Background: As pathologic complete response (pCR) is correlated with higher rates of event free survival, accurately forecasting pCR advances our collective endeavors in precision oncology to discern and translate individual patient-specific data into risk stratification. We developed the TumorScope engine, a software platform that utilizes pretreatment diagnostic data to build a computational tumor model that simulates in vivo tumor characteristics and interactions, incorporating morphology, metabolism, vascularity, and nutrient and drug delivery. This non-invasive approach enables accurate forecasting of a patient’s response to physician-chosen neoadjuvant chemotherapy-based treatment (NAC). Here we validate the prognostic capacity of this technology at a single site cancer center.
Methods: A blinded, prospective trial using retrospective data was conducted at a single institution. The study cohort included patients aged 18 years or older diagnosed with any subtype of breast cancer who were treated with a NAC regimen and had a pre-treatment T1-weighted dynamic contrast enhanced (DCE) MRI available. Pre-treatment diagnostic and planned treatment data (demographics, drug regimen, receptor status (ER/PR/HER2), DCE MRI, and pathology) were input into the TumorScope engine to simulate predicted final tumor volumes (Vt) for each tumor and predict pCR or residual disease (RD); pCR predictions were compared to post-surgery pathologic assessments. Predicted pCR was pre-defined as a residual Vt less than 0.01 cm3, or at least a 99.9% Vt reduction.

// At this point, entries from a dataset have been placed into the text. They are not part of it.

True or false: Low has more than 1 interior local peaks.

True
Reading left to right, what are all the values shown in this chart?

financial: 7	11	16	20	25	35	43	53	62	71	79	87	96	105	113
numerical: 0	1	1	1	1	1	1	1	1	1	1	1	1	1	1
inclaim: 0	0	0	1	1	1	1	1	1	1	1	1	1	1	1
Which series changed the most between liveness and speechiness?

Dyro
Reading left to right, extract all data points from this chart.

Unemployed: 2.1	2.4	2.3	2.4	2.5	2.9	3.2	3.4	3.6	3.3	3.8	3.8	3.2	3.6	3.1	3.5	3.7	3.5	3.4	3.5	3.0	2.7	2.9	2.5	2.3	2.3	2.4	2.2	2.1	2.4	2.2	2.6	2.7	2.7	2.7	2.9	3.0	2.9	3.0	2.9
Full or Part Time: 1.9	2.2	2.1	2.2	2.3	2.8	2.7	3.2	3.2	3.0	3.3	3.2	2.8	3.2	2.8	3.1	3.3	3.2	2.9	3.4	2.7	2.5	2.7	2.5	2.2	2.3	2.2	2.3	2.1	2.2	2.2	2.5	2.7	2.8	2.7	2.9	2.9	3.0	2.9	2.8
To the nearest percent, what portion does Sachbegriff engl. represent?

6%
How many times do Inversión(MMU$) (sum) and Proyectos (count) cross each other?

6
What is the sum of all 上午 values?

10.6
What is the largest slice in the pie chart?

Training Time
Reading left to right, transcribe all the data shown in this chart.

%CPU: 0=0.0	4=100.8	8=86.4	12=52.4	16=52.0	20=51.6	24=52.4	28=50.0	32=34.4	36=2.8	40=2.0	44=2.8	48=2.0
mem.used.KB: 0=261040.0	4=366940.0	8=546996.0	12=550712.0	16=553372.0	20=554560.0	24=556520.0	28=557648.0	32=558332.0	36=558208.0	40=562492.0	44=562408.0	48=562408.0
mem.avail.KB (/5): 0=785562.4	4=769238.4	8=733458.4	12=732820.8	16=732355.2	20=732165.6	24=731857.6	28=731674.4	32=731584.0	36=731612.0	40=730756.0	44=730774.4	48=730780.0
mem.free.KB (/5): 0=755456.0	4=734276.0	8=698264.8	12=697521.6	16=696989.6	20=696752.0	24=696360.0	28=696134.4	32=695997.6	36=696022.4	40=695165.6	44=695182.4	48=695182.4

Results: One hundred and fifty subjects with 157 tumors were enrolled in the study. After excluding missing data (absent DCE-MRI), a total of 143 cases in 136 patients were included. The majority of patients self-identified as Caucasian (63%) or African American (23%). TumorScope had a pCR overall prediction accuracy of 92.3% (95% CI: 86.7 – 96.1%) with a sensitivity of 90.9 % (95% CI: 75.7 – 98.1 %) and specificity of 92.7% (95% CI: 86.2 – 96.8%). Based on our subgroup analysis, predictive accuracy remained reliable for HR+/HER2- (n=65; 95.4%), HR+/HER2+ (n=20; 85.0%), HR-/HER2+ (n=21; 85.7%) and TNBC (n=37; 94.6%) subtypes. Predictive performance remained stable across ethnic subtypes and tumor grade (see Table 1).
Table 1. TumorScope prediction performance.
|
Overall
n=143 |
TNBC
n=37 |
HER2+
n=21 |
HR+/HER2-
n=65 |
HR+/HER2+
n=20 |
pCR Accuracy | 0.923
(0.867, 0.961) |
0.946
(0.818, 0.993) |
0.857
(0.637, 0.970) |
0.954
(0.871, 0.990) |
0.850
(0.621, 0.969) |
pCR Sensitivity | 0.909
(0.757, 0981) |
0.944
(0.727, 0.999) |
0.900
(0.555, 0.997) |
1.000
(0.024, 1.000) |
0.750
(0.194, 0.993) |
pCR Specificity | 0.927
(0.862, 0.968) |
0.947
(0.740, 0.999) |
0.818
(0.482, 0.977) |
0.953
(0.869, 0.990) |
0.875
(0.617, 0.984) |
Conclusion: The TumorScope platform incorporates imaging, pathologic, demographic and planned treatment data appears to accurately predict an individual patient’s probability of pCR across clinical subtypes. These predictions accurately forecast pCR, and the TumorScope technology thus presents itself as a state-of-the-art technology for both physicians and patients during treatment planning.